### Data records
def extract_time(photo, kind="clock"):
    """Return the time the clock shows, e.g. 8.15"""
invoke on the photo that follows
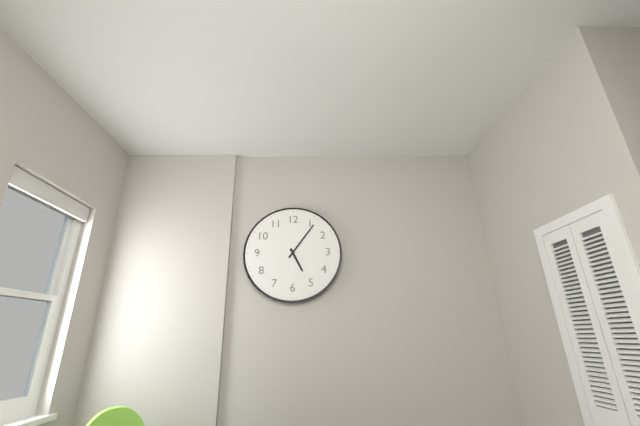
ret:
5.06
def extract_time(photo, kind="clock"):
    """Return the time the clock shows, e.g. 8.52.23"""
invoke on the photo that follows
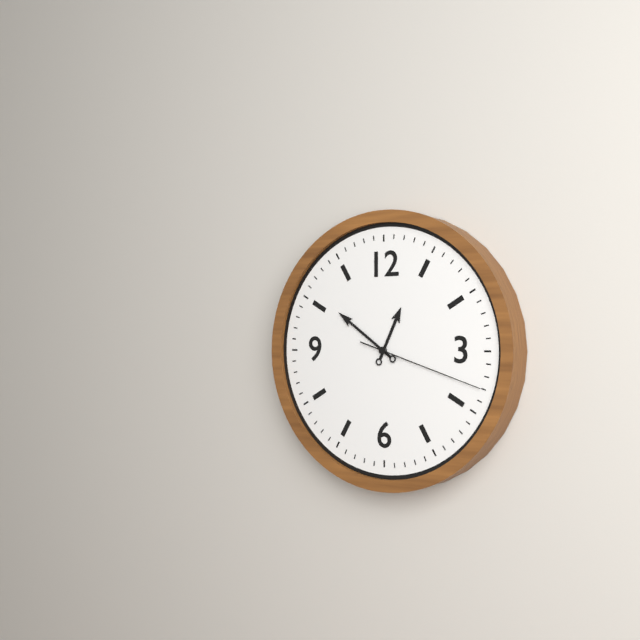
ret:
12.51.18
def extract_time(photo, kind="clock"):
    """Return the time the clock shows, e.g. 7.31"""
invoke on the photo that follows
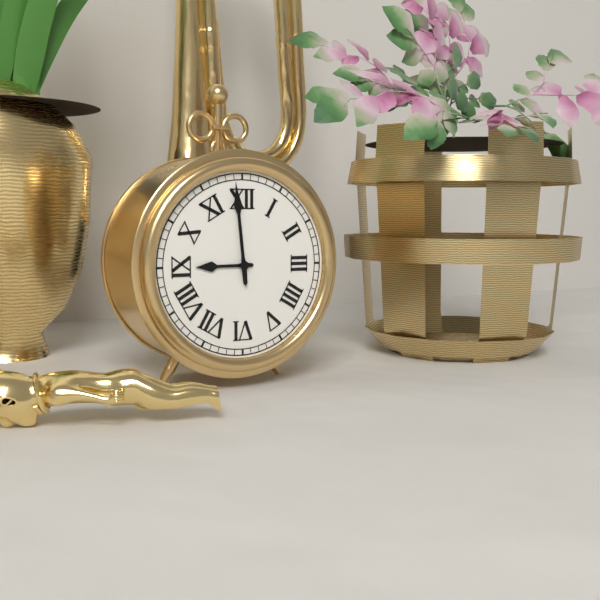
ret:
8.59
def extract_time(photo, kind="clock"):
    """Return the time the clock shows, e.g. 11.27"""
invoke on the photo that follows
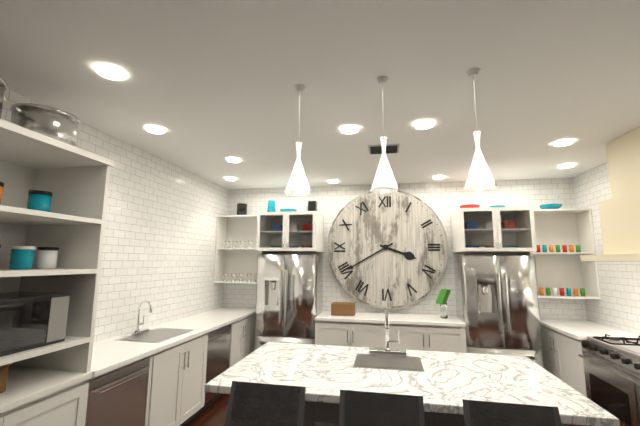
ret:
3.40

### Do this
Pull out each line from the records above that contains the string "Return", matching case exactly.

### Output of the task
    """Return the time the clock shows, e.g. 8.15"""
    """Return the time the clock shows, e.g. 8.52.23"""
    """Return the time the clock shows, e.g. 7.31"""
    """Return the time the clock shows, e.g. 11.27"""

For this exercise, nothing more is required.